Volunteers at Spitalfields City Farm. Pic: @SOSspitzfarm

A row has broken out over allegations that a Tower Hamlets city farm is being secretive about plans to change the way it is run in the future.

Volunteers at Spitalfields City Farm – which is currently closed in the lockdown – say the farm is not being transparent about plans to change the way it is run. The farm has denied that it has plans to end volunteering.

A petition has been started by the volunteers to stop the Board of Trustees from cutting existing volunteering programs for young people and families as well as the role of Volunteer Coordinator, which is said to have been made redundant.

Those behind the petition claim the Board of Trustees have not been transparent with the community, refusing to give staff any information about the Farm’s financial situation since April. They also claim that plans to restructure the farm have not been made clear.

Financial struggles

This is not the first time the Farm has faced possible cutbacks. In 1987, Spitalfields City Farm almost closed due to lack of funding. Through successive bids to charitable trusts and public funding bodies, as well as strong community support, the farm has been able to stay afloat.

The proposed cuts come as a surprise to many as the volunteers have been a great help to the farm by minimising their financial outgoings. The position of Volunteer Coordinator has been essential in raising funds for the farm for almost a decade.

Volunteer Tanya Reynolds said: “Recently some very strange changes have taken place at the farm, in circumstances that are not in any way transparent. Mysterious redundancies and cuts to volunteering facilities, lack of clear strategy communicated to the staff and volunteer groups.
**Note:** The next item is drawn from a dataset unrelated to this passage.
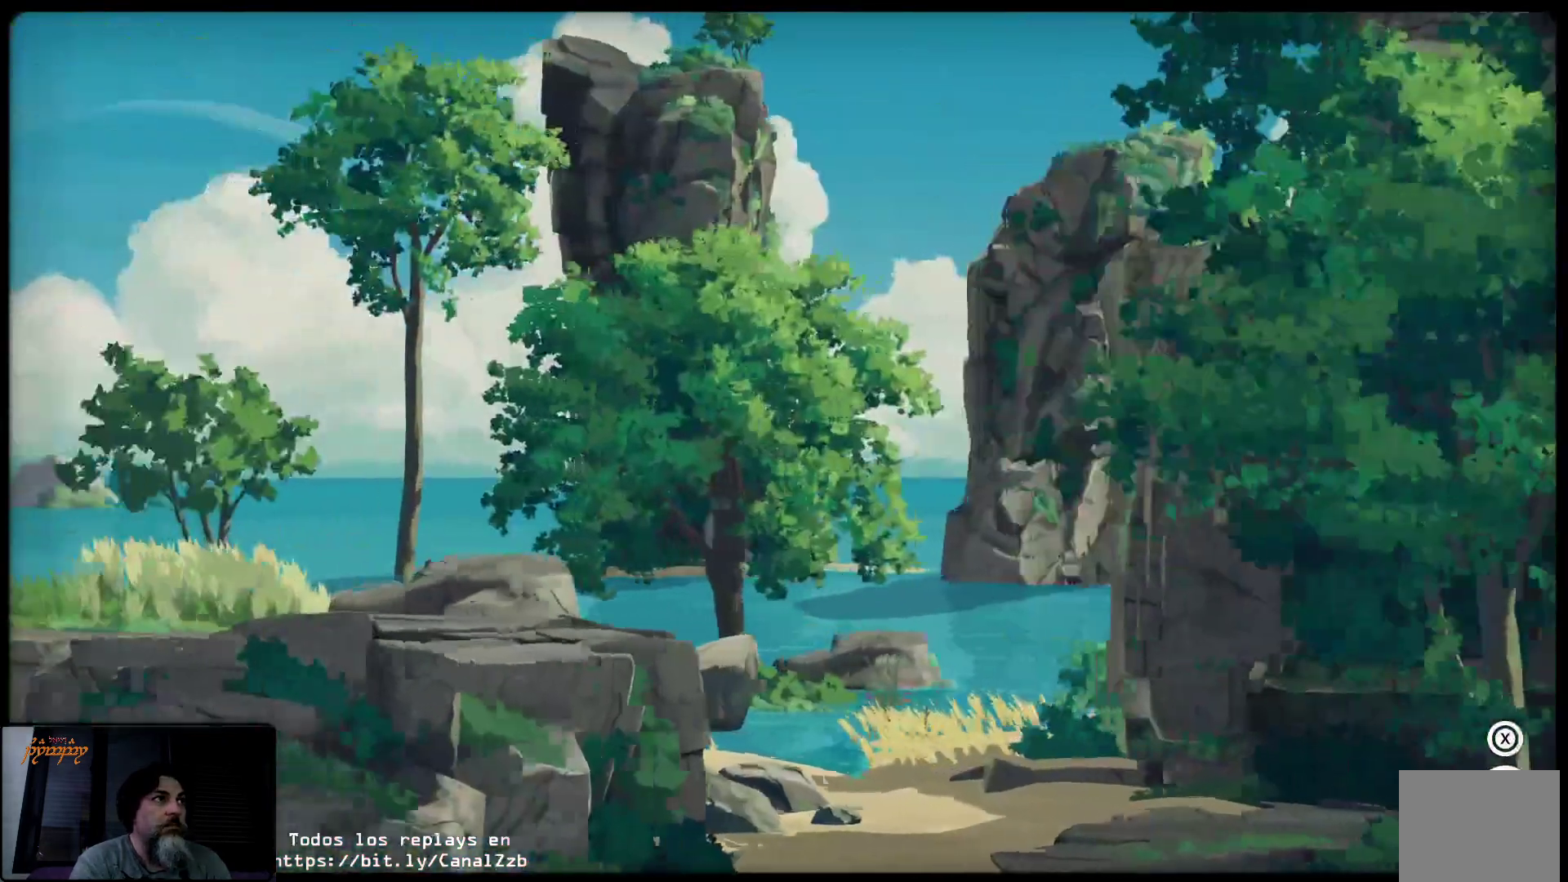
{"dt_ms": 500, "buttons": [], "left_stick": "center", "right_stick": "center"}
An ‘invisible’ management and trustees, none of whom have visited the farm since March!”

The Farm declined to comment on the petition, but said on their Facebook page: “Unfortunately, it has come to our attention that false rumors are being spread about the Farm stopping volunteering.”
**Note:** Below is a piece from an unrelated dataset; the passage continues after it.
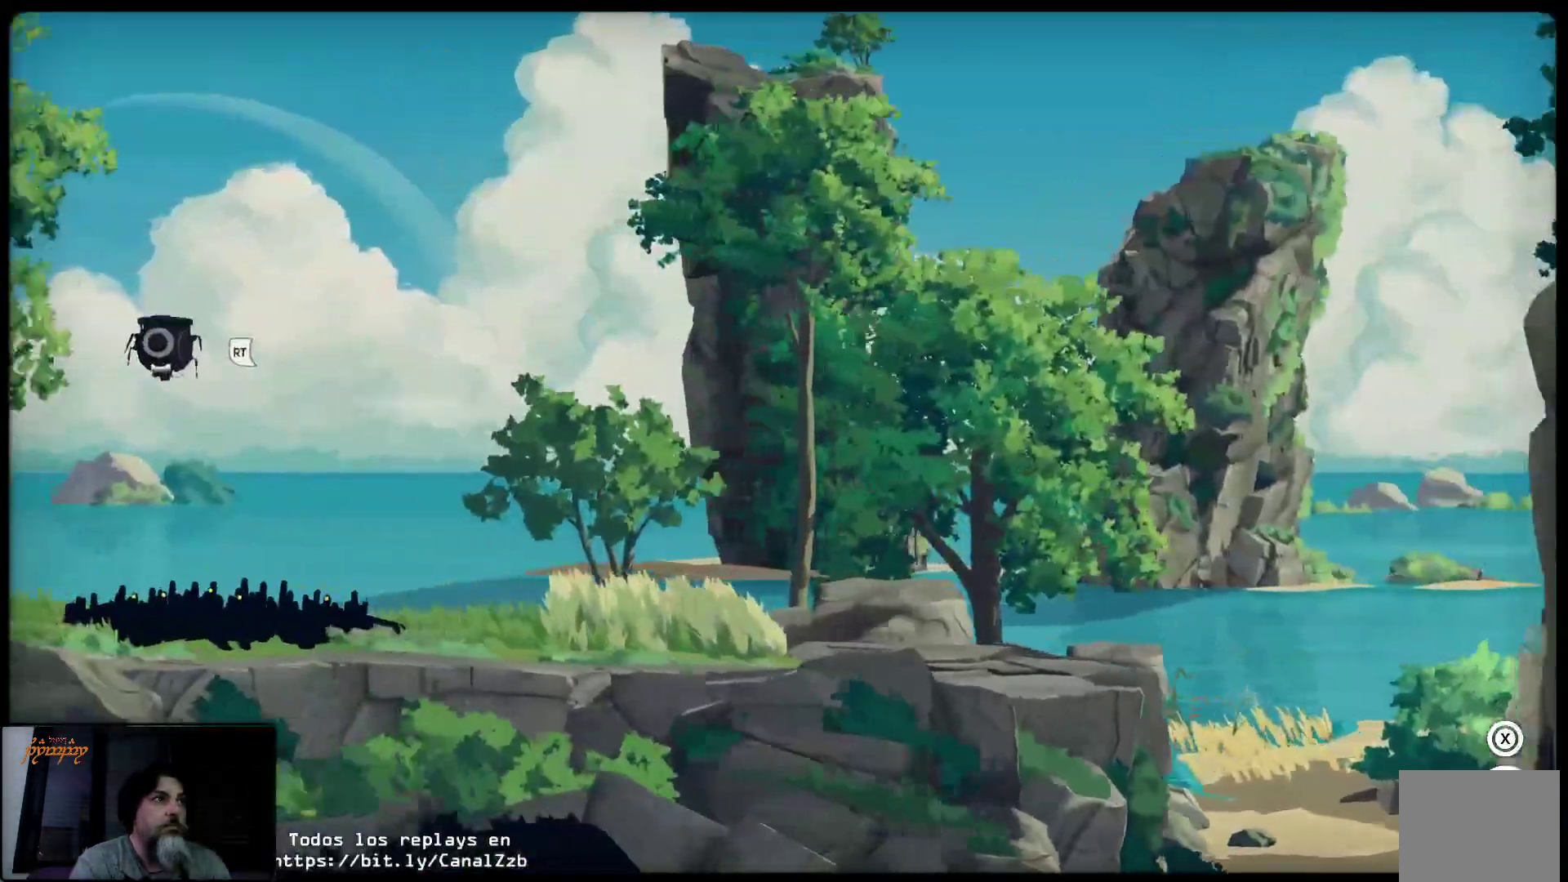
{"dt_ms": 500, "buttons": [], "left_stick": "right", "right_stick": "center"}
“We wanted to reassure our community, our volunteers and our supporters that this is simply untrue. Staff and volunteers alike continue to work hard to keep the Farm a place that everyone can enjoy, and we are fortunate to be able to carry on having volunteers on site.”
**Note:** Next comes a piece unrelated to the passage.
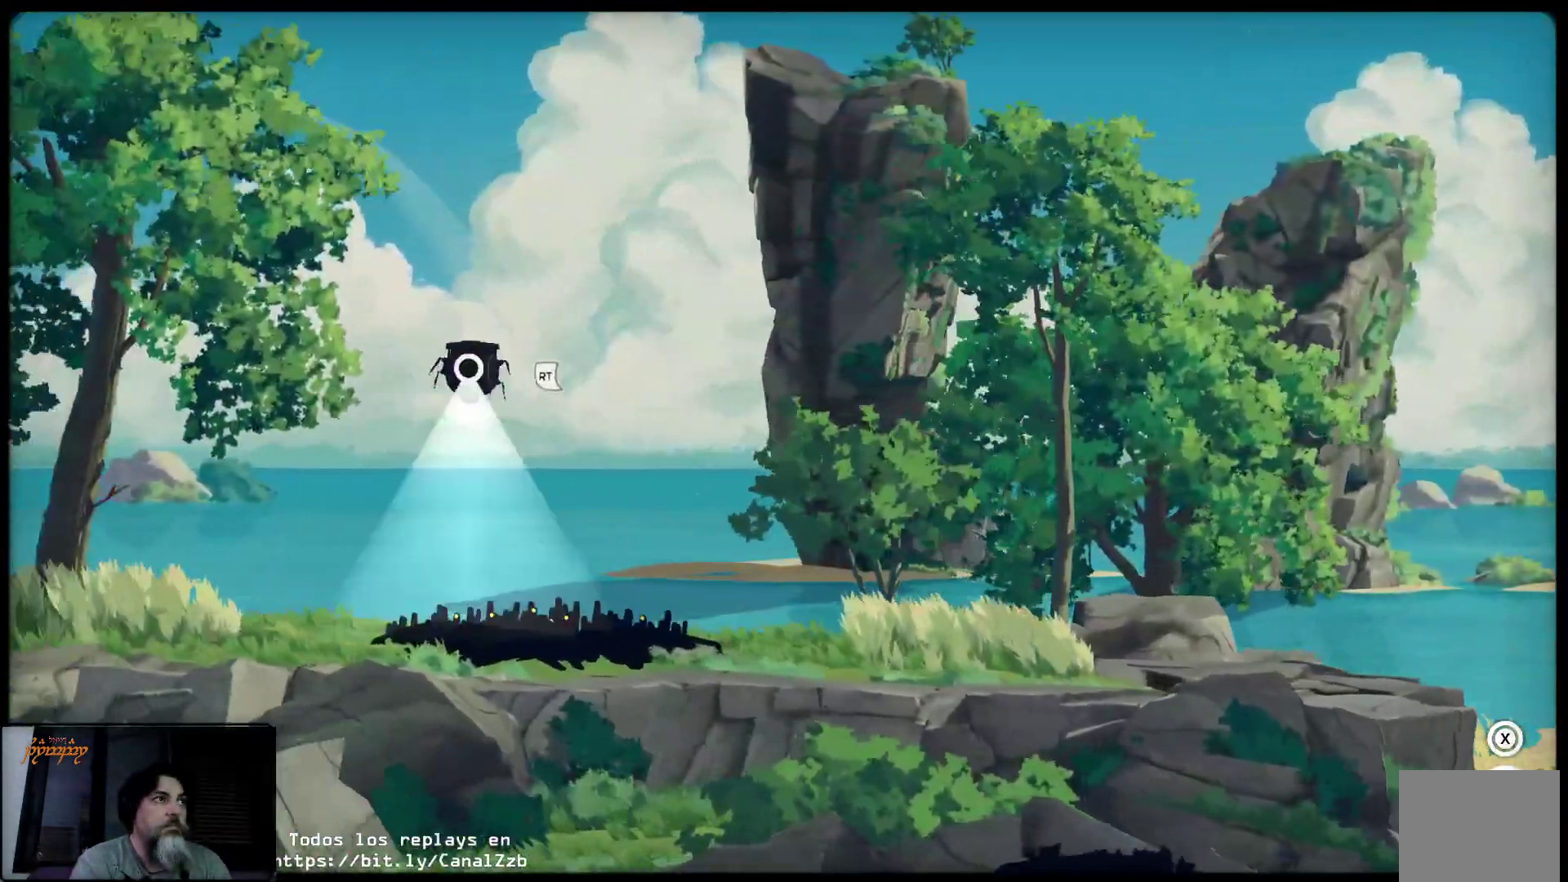
{"dt_ms": 1000, "buttons": [], "left_stick": "right", "right_stick": "center"}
The Farm has made no comments on the role of Volunteer Coordinator.

History of the farm
Spitalfields City Farm started in 1978, with a team of workers and volunteers that worked together to develop the site in response to local people’s wishes to convert the initial wasteland into allotments. By 1980, the farm gained a charitable status and has since developed into a project providing a wide range of activities and opportunities to the local community and visiting groups. The farm has been considered a “green oasis” for Tower Hamlets residents, providing an inclusive space and community service for many.